• **PROMPT**
Rewrite the EMP and solar power passage from "Sandia National Laboratories" up to and including "to find one.", swapping "photovoltaic modules" for "solar panels".

• **EXERCISE PASSAGE**
======

Sandia National Laboratories ran its own tests specifically on photovoltaic modules under high-altitude EMP conditions. The result: zero direct failures across the tested range. Researchers couldn’t even reach a point of failure at expected field strengths, so they pushed beyond 50 kV/m trying to find one.
The Real Weak Points: Electronics and Wiring
While the panels are resilient, nearly everything else in a solar power system is vulnerable. An EMP produces three distinct pulse phases. The E1 phase is the most destructive to electronics: it rises in nanoseconds and creates massive voltage spikes that fry semiconductors. Only about 9% of solar system components are resistant to this E1 pulse. The E3 phase is slower and longer-lasting, similar to a solar geomagnetic storm, and about 36% of components can survive it.

======

• **MATERIAL PROVIDED**
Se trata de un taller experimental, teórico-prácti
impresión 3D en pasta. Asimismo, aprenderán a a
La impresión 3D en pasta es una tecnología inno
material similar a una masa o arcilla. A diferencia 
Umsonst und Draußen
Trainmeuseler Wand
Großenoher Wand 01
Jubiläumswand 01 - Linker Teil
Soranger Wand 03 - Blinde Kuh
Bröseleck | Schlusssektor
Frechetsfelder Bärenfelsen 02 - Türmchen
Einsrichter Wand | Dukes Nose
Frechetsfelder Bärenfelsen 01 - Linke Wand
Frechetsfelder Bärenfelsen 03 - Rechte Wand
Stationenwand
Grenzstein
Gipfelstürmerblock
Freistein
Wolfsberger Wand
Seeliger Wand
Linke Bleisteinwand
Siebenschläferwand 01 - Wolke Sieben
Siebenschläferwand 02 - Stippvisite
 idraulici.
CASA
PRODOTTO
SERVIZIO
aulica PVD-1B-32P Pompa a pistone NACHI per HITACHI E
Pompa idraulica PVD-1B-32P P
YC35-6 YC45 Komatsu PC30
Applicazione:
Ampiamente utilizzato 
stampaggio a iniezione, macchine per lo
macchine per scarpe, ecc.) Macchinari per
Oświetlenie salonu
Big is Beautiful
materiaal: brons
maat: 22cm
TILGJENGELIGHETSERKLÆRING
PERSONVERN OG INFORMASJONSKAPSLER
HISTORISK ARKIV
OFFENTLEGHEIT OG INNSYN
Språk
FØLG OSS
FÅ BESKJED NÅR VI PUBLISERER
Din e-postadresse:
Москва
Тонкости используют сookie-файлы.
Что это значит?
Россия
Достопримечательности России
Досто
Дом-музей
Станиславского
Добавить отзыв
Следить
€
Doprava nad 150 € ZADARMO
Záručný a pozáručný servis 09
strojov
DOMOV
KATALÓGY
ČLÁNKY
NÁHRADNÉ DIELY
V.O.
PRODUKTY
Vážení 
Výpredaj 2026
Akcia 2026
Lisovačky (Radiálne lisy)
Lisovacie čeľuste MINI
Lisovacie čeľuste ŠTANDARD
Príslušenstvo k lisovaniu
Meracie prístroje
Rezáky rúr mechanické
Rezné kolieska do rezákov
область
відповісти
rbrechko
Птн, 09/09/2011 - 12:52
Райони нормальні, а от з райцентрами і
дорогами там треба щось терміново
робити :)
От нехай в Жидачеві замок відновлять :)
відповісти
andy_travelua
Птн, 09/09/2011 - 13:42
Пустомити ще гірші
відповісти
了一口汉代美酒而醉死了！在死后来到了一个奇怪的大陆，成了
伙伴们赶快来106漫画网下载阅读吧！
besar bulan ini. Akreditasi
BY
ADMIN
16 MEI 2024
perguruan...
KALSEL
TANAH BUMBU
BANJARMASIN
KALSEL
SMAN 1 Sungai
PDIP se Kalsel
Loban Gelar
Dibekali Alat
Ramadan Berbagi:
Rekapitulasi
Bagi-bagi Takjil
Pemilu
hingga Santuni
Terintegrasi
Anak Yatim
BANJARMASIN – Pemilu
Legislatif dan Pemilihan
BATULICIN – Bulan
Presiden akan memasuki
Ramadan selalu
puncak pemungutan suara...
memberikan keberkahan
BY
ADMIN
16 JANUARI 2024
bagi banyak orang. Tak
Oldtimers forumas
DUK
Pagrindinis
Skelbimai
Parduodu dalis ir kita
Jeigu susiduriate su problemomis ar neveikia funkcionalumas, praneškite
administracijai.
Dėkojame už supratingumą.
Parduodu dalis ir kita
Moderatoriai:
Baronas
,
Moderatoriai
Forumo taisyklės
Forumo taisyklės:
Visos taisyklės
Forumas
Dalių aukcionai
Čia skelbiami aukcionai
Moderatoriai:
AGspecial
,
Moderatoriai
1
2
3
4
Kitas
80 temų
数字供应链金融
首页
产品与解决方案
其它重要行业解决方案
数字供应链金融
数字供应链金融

======

• **TASK ANSWER**
Sandia National Laboratories ran its own tests specifically on solar panels under high-altitude EMP conditions. The result: zero direct failures across the tested range. Researchers couldn’t even reach a point of failure at expected field strengths, so they pushed beyond 50 kV/m trying to find one.